*** Recorded data ***
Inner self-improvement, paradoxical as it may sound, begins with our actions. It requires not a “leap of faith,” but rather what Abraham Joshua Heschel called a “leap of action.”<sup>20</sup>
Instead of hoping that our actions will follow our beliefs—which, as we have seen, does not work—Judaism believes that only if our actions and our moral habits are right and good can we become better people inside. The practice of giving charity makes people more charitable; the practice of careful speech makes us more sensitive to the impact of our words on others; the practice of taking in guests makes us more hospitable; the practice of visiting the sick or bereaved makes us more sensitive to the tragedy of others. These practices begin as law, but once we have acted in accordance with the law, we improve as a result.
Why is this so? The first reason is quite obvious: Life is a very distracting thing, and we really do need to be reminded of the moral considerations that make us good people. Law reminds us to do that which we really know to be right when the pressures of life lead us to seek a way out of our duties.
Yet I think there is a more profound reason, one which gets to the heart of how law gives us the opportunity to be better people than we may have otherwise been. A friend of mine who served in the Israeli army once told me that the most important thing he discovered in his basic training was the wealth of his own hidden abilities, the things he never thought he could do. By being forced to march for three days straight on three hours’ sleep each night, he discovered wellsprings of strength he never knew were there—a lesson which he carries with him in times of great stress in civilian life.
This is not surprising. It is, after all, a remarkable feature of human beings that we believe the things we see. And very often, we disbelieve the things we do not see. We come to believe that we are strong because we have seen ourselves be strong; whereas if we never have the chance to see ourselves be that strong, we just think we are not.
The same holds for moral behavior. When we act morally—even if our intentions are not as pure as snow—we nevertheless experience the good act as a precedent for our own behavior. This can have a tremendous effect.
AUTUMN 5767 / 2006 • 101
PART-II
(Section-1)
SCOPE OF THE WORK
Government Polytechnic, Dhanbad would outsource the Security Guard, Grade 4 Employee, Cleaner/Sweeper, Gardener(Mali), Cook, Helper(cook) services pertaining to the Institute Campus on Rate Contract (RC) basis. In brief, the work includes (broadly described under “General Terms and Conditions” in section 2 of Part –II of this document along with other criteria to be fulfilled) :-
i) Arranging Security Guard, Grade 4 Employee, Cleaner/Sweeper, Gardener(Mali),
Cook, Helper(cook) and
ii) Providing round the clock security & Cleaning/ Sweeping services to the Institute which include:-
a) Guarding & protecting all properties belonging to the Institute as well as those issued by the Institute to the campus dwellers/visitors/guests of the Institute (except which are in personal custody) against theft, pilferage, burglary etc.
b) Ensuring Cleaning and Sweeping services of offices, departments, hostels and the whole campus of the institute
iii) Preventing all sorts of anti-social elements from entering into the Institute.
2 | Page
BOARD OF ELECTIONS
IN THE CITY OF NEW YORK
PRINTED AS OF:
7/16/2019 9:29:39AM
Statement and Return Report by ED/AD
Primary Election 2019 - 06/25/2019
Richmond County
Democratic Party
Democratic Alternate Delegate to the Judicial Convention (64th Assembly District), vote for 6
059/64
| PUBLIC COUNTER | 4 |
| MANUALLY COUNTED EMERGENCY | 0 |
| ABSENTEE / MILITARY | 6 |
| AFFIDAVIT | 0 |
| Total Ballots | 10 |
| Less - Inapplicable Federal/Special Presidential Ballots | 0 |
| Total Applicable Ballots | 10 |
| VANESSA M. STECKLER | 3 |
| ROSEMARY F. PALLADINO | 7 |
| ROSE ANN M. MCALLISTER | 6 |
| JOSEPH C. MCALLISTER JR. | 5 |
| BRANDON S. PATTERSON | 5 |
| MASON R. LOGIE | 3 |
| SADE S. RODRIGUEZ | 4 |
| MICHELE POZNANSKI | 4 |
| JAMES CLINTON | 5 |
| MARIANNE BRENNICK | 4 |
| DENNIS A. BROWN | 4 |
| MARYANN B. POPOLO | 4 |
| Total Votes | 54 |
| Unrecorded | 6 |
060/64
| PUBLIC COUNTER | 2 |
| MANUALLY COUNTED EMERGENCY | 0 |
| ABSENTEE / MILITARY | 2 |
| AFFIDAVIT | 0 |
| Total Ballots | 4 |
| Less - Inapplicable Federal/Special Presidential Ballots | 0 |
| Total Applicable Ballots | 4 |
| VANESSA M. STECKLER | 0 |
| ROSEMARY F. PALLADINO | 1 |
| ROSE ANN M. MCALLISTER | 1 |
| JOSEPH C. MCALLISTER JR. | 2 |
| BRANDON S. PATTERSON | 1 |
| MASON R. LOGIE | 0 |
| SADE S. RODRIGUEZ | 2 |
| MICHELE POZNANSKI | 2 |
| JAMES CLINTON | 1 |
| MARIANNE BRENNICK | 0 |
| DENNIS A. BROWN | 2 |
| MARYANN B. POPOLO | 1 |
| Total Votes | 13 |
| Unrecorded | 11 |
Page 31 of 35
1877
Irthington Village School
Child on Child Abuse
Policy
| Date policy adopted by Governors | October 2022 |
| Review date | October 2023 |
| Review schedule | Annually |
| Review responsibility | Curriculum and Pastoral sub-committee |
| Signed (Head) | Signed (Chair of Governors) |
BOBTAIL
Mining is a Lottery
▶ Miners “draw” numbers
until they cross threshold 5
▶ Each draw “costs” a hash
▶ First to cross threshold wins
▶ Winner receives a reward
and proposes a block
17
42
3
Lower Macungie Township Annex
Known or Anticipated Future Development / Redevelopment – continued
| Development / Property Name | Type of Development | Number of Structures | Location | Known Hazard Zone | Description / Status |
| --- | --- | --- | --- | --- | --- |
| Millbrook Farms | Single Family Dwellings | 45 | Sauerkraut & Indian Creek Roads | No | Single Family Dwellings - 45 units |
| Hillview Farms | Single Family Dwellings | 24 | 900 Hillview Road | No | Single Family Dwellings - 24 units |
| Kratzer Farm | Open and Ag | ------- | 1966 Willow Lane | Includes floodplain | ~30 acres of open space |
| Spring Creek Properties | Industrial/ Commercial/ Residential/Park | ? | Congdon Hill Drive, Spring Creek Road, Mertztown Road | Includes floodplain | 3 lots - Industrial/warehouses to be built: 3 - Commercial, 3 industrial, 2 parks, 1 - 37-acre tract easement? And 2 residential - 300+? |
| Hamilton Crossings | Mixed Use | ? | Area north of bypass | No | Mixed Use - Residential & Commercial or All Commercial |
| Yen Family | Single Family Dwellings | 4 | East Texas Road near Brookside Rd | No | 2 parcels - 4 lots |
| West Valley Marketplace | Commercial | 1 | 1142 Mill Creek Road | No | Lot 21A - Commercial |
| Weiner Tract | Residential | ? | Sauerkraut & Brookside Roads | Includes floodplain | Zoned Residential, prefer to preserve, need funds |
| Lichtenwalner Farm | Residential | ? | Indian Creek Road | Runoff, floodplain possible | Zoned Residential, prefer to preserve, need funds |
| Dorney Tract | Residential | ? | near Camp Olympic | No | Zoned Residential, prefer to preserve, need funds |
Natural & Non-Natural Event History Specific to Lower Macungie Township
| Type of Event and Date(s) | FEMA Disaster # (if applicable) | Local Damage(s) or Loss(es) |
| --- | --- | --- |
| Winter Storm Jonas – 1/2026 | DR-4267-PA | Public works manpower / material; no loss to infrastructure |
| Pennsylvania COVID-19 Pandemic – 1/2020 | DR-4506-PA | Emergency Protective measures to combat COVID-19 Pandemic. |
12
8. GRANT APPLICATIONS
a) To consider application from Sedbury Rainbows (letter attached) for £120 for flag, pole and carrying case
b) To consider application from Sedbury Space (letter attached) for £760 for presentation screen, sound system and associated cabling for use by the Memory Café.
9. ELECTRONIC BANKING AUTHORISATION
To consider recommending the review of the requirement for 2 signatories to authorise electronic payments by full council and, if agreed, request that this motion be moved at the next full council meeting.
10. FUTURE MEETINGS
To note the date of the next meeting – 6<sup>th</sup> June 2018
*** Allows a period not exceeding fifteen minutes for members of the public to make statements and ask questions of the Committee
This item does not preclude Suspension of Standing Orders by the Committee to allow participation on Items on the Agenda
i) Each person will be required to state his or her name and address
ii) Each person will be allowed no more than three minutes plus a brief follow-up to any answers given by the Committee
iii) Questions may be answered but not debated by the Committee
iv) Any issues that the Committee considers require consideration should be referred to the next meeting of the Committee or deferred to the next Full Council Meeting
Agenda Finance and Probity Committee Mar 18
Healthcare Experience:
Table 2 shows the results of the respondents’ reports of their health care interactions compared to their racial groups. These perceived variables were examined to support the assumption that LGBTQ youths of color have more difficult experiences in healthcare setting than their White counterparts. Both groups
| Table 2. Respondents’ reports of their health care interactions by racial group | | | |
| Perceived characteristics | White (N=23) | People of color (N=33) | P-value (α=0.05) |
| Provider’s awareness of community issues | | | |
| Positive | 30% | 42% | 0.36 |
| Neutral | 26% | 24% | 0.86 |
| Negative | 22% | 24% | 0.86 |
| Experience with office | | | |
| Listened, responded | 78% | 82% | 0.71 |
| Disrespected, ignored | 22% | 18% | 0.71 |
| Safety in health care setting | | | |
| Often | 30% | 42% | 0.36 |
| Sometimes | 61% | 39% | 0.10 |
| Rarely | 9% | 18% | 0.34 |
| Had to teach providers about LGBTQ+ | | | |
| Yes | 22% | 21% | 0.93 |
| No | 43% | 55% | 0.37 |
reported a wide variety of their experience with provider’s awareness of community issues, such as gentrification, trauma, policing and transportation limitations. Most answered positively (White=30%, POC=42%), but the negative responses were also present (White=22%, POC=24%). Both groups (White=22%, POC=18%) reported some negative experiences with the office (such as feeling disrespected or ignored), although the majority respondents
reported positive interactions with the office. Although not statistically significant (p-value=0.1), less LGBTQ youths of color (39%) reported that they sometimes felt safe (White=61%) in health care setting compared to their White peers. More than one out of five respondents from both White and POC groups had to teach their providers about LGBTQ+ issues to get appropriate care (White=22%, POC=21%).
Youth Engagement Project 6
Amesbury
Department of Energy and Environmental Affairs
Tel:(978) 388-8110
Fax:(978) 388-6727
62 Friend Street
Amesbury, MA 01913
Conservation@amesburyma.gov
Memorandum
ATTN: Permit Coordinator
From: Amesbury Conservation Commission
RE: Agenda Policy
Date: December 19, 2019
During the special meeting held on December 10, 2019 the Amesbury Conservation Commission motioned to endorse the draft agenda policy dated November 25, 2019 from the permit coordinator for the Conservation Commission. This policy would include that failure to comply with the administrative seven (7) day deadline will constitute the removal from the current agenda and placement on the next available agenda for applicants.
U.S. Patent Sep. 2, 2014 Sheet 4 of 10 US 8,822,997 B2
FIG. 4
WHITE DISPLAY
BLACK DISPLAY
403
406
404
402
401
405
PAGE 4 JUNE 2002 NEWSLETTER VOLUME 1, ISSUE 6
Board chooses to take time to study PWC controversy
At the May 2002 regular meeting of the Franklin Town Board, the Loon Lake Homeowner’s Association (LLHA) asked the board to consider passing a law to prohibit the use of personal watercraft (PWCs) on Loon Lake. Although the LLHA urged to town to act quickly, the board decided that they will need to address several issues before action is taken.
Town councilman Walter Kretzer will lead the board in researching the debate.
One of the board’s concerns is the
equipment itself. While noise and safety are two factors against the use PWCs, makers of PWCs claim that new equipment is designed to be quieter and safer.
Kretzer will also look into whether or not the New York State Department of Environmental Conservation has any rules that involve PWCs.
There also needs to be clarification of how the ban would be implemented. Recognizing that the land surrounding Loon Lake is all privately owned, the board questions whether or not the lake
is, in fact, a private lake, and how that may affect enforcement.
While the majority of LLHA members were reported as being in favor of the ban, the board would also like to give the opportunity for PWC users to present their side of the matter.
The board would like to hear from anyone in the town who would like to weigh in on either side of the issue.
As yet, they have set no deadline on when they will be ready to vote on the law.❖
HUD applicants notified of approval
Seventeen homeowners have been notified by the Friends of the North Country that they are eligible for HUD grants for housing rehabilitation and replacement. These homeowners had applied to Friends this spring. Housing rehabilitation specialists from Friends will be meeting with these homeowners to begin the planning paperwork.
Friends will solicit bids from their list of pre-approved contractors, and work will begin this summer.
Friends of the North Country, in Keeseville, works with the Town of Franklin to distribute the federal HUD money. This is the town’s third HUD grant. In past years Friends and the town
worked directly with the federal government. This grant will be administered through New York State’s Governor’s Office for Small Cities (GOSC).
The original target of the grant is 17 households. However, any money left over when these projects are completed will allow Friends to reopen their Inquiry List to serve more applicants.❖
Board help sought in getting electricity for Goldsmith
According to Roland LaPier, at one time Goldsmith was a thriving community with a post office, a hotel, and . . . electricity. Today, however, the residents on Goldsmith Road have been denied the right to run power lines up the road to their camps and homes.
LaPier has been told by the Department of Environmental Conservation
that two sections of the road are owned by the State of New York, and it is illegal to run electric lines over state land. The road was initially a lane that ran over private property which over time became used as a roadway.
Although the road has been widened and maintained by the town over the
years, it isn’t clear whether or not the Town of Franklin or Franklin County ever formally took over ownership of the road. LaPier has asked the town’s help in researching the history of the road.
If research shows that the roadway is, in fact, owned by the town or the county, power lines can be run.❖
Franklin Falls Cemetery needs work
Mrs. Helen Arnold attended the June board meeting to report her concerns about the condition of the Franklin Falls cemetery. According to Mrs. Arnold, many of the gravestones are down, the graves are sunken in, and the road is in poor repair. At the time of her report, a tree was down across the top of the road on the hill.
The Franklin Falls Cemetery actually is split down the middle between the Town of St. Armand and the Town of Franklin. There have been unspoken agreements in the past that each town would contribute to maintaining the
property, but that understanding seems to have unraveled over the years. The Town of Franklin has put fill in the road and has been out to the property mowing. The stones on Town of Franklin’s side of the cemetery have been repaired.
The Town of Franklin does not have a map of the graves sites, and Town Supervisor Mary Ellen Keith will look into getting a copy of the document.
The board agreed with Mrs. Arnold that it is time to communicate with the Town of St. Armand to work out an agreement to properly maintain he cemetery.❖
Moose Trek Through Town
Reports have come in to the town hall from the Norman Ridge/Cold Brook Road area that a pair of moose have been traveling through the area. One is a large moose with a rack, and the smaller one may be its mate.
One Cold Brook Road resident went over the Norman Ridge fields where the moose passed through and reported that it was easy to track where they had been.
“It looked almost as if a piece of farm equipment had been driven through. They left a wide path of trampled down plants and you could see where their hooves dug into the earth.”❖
*** End of Recorded data ***
Using the listing above, list every line in which the string "Kretzer" occurs.

Response to this task:
Town councilman Walter Kretzer will lead the board in researching the debate.
Kretzer will also look into whether or not the New York State Department of Environmental Conservation has any rules that involve PWCs.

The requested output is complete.